Take three women. Add a dash of humour, a pinch of earnestness, a large quantity of learning and a receptive audience, and you have the recipe for an evening of entertainment mixed with illuminating insight.
The Similarities of Difference was a panel discussion hosted by the Bahá’í community on May 19th at the Bahá’í Centre in Dublin. During it, three women – Roja Fazaeli of Trinity College, author Bahiyyih Nakhjavani and Sarah Sabour Chadwick of DIT – reflected on their experiences of being different: an Iranian woman with a Presbyterian, American husband adjusting to life in Ireland; an Iranian-born baby, raised in Africa and now living in Europe; and an Irish woman with an Iraqi mother and an Irish father growing up in rural Cavan in the ‘eighties and ‘nineties.
But it was the similarities rather than the differences that came across most clearly. It is Dr. Fazaeli’s little girl who is bonding their diverse families together with great love. And for Sarah Sabour Chadwick, in reflecting on her own experiences as a child she realised that the work of acceptance and integration must begin with children who “have open hearts” and “who can integrate more easily than adults.”
When children come together in natural ways integration happens automatically. And as the evening went on and the audience joined in on the discussion, it was suggested that if we can create natural spaces for adults to mix and get to know each other as well, then the work of integration becomes a natural, human process instead of simply a box ticking exercise. Bahiyyih Nakhjavani remarked in the course of the discussion, that some of those spaces can be just be places where the ordinary human stories of life and experiences are shared.

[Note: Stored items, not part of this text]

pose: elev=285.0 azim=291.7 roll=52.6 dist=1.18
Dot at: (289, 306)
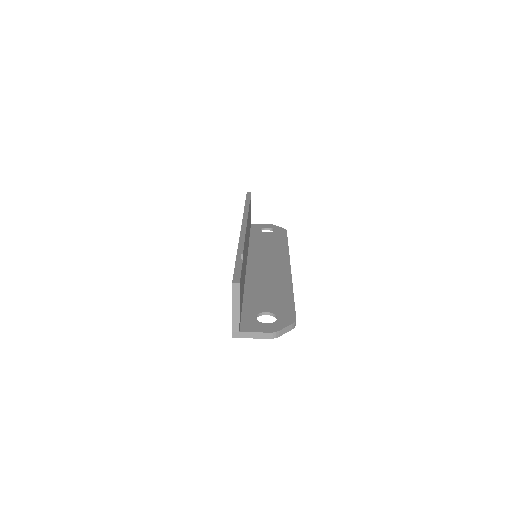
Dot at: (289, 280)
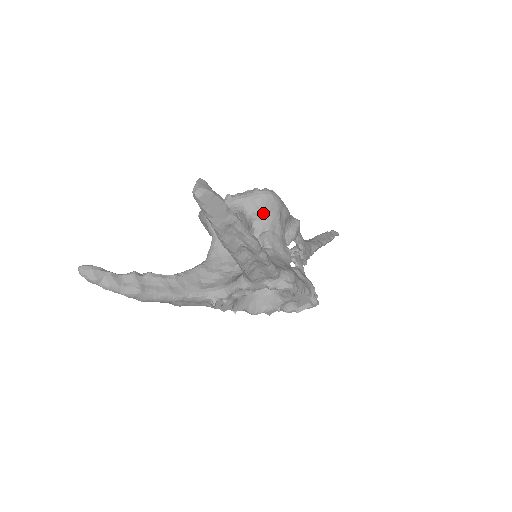
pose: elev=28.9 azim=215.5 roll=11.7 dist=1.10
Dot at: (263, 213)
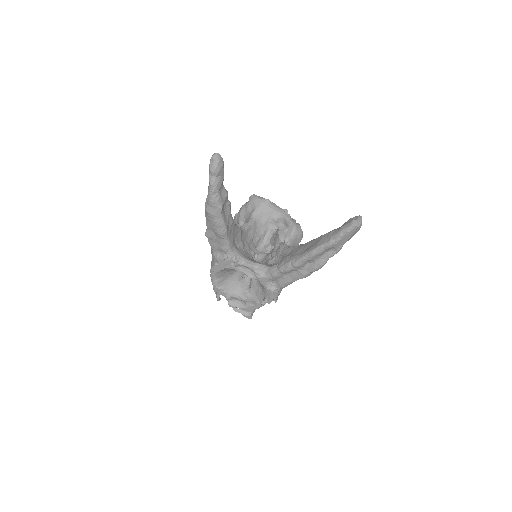
Dot at: (290, 241)
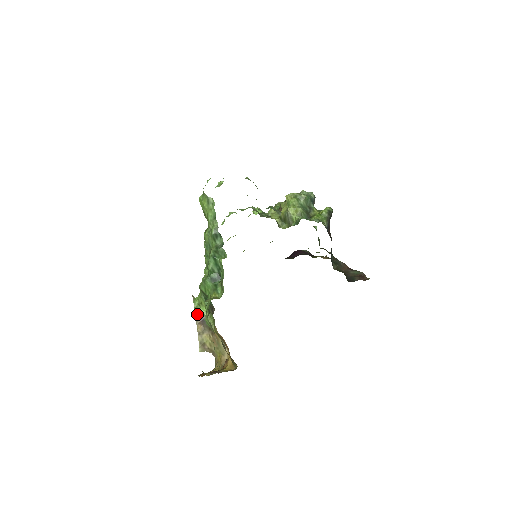
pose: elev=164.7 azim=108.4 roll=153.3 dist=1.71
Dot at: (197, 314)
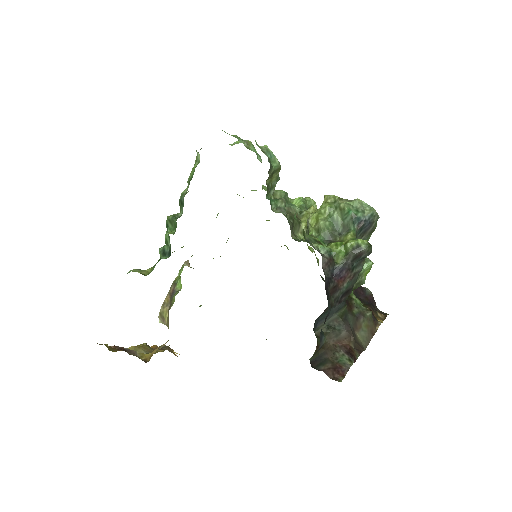
Dot at: (174, 283)
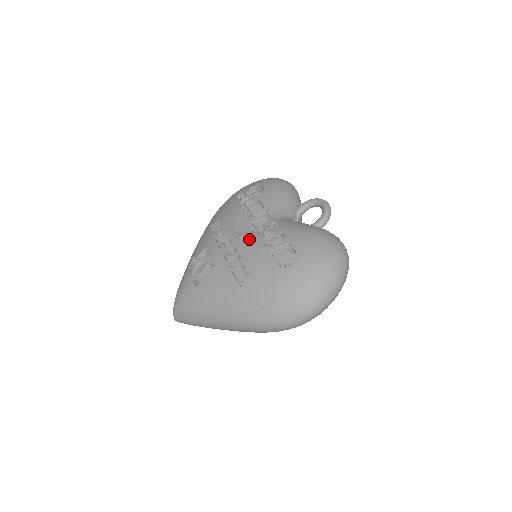
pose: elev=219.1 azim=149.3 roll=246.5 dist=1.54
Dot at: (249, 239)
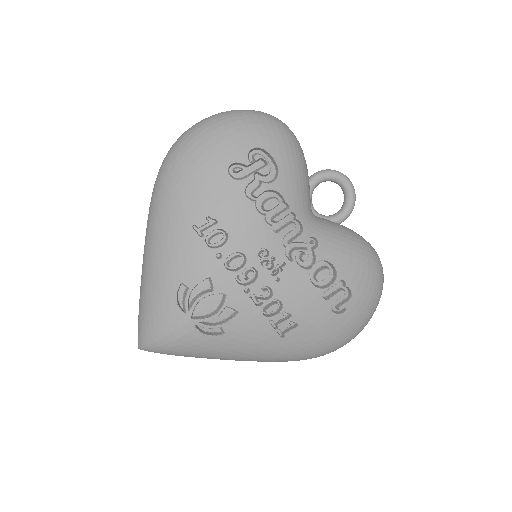
Dot at: (288, 274)
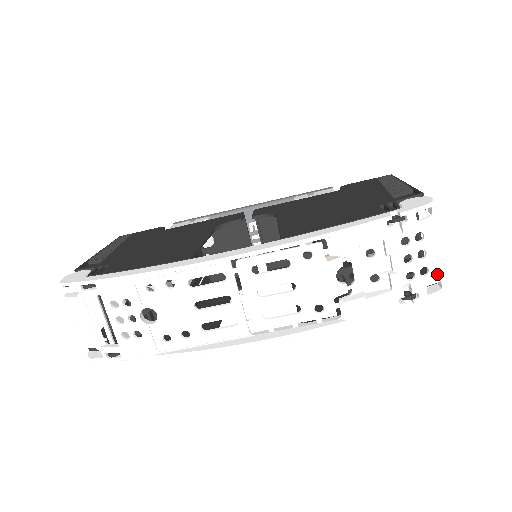
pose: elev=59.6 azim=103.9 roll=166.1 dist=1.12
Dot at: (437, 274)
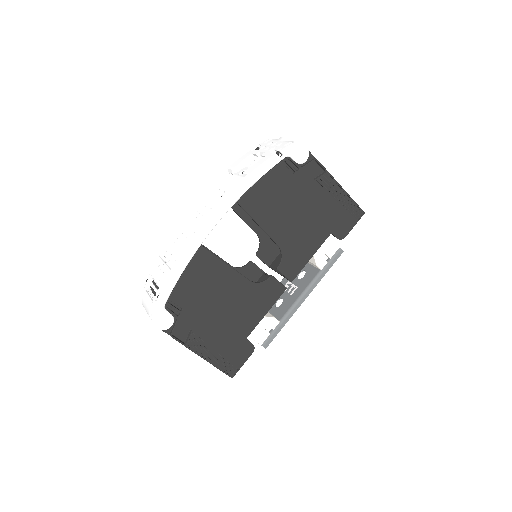
Dot at: (288, 142)
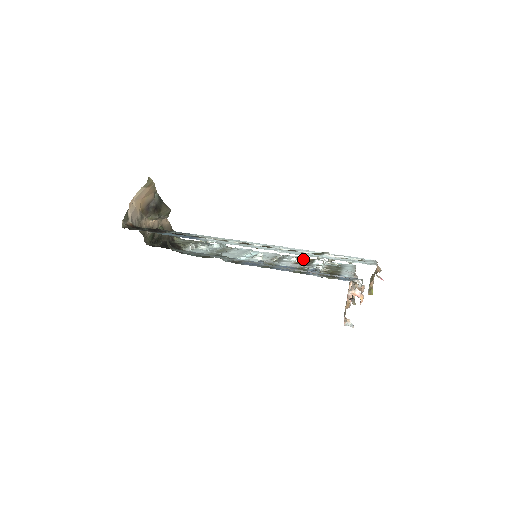
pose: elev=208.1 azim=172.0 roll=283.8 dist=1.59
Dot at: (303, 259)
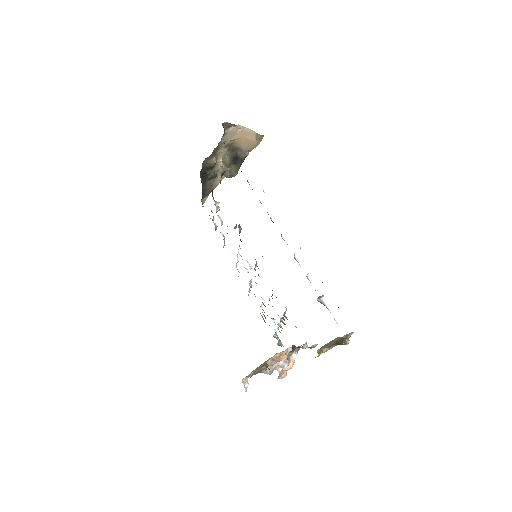
Dot at: occluded
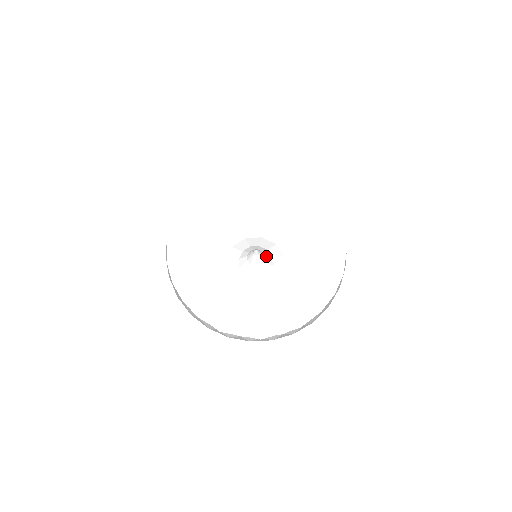
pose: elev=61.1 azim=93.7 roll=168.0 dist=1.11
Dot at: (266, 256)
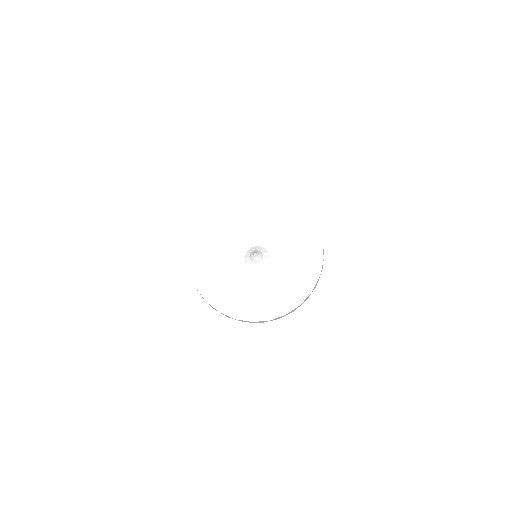
Dot at: (264, 258)
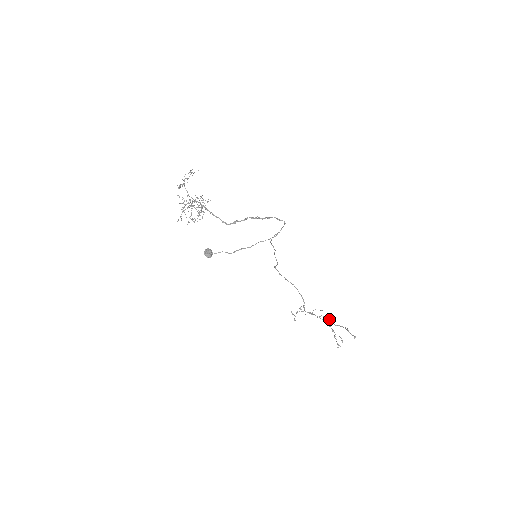
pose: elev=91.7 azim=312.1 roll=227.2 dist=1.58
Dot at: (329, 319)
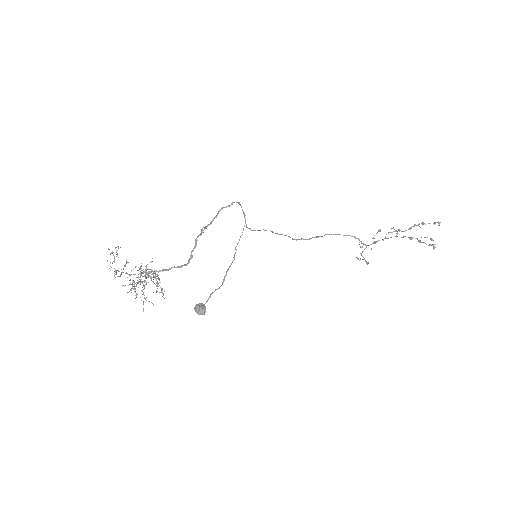
Dot at: (396, 231)
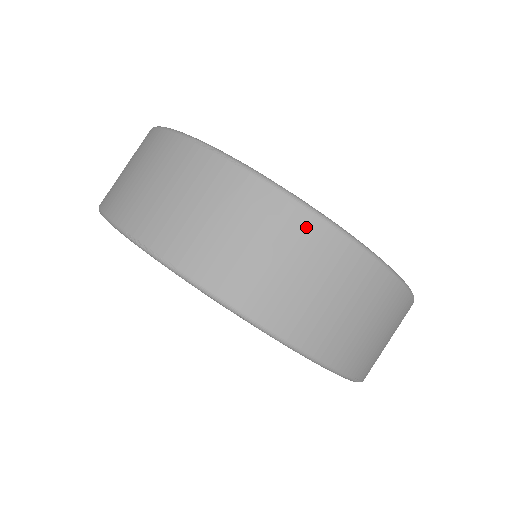
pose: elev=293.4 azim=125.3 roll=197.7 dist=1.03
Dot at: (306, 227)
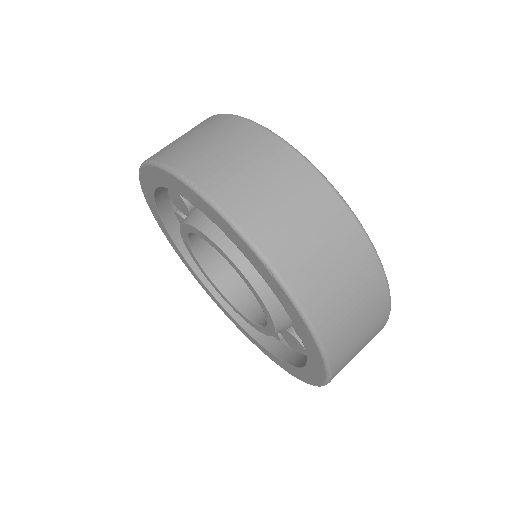
Dot at: (337, 213)
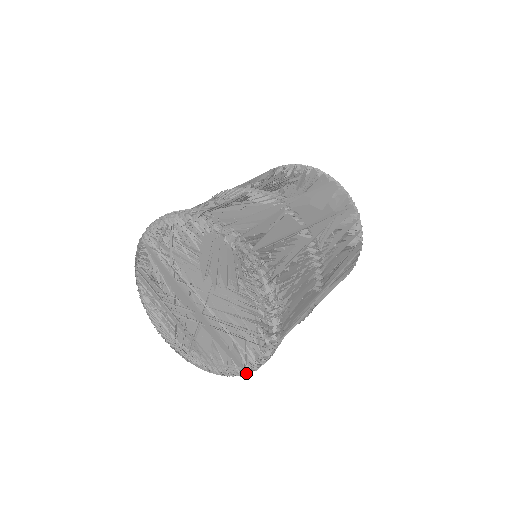
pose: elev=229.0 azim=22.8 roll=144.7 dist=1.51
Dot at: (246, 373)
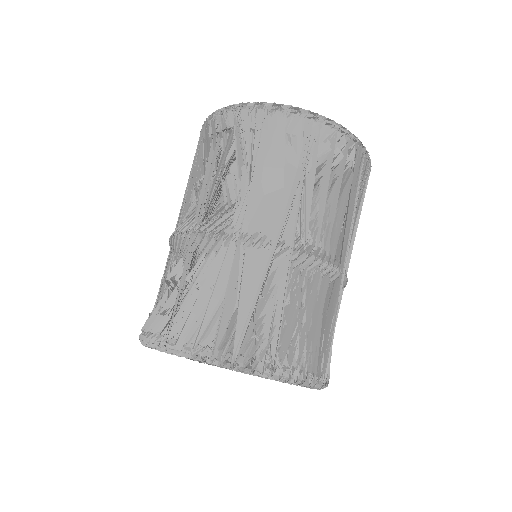
Dot at: occluded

There was great audience interaction with the panel as the evening unfolded and experiences were shared. There were lots of laughs at hilarious stories of difference and all of the speakers spoke eloquently in describing, what was in the end, their basically similar experiences of being different. But in spite of the lively and engaged exchange of ideas and suggestions for ways forward at every level in society, it was clear that in the end it was the children who stole the night and gave the greatest hope for the future.